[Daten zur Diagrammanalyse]

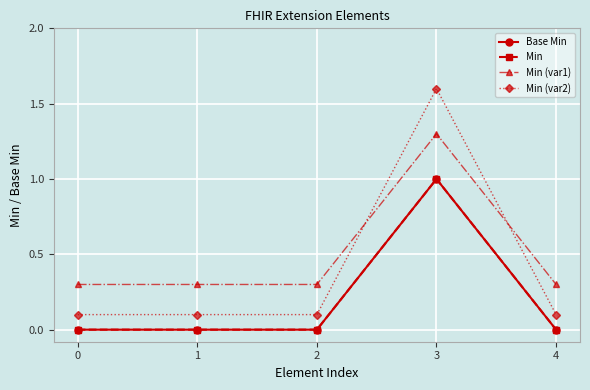

The value of Min (var2) at 2 is 0.1. True or false?

True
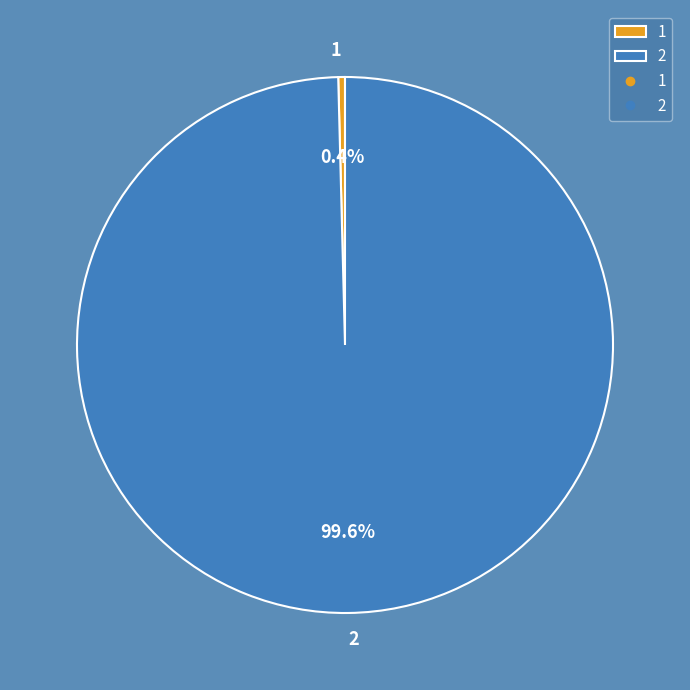

To the nearest percent, what is the difference between the largest and smallest slice percentages?

99%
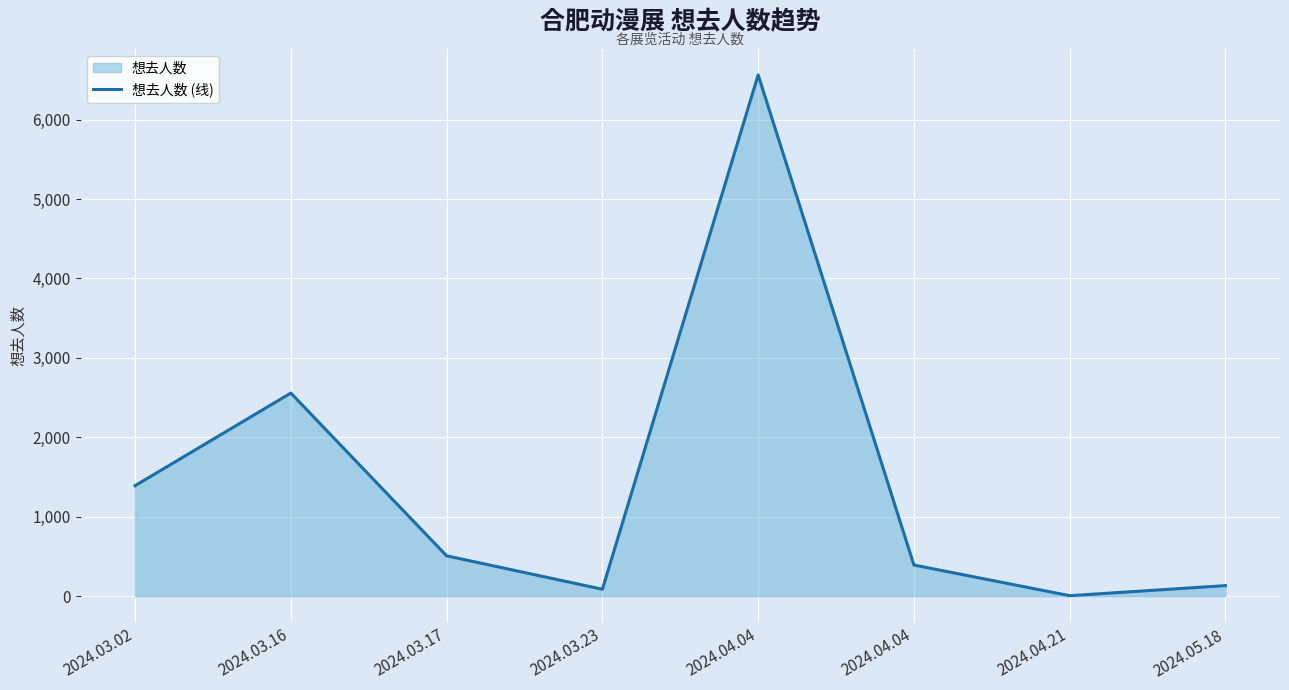

What is the difference between the second highest and minimum values?

2551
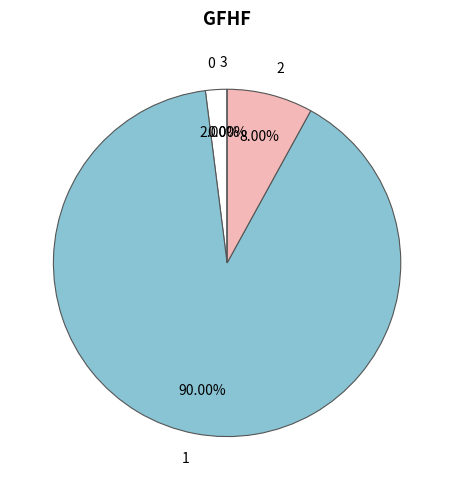

Is the sum of 1 and 0 greater than half?

Yes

AUFGABE:
Übertragen Sie alle diese Zeilen ohne die Leerzeilen in eine Markdown-Tabelle mit den Spalten „Nr“ für eine fortlaufende Nummer und „Zeile“ für den Zeileninhalt. Lassen Sie die Bilder in der Antwort weg.

ANTWORT:
| Nr | Zeile |
|---|---|
| 1 | The value of Min (var2) at 2 is 0.1. True or false? |
| 2 | True |
| 3 | To the nearest percent, what is the difference between the largest and smallest slice percentages? |
| 4 | 99% |
| 5 | What is the difference between the second highest and minimum values? |
| 6 | 2551 |
| 7 | Is the sum of 1 and 0 greater than half? |
| 8 | Yes |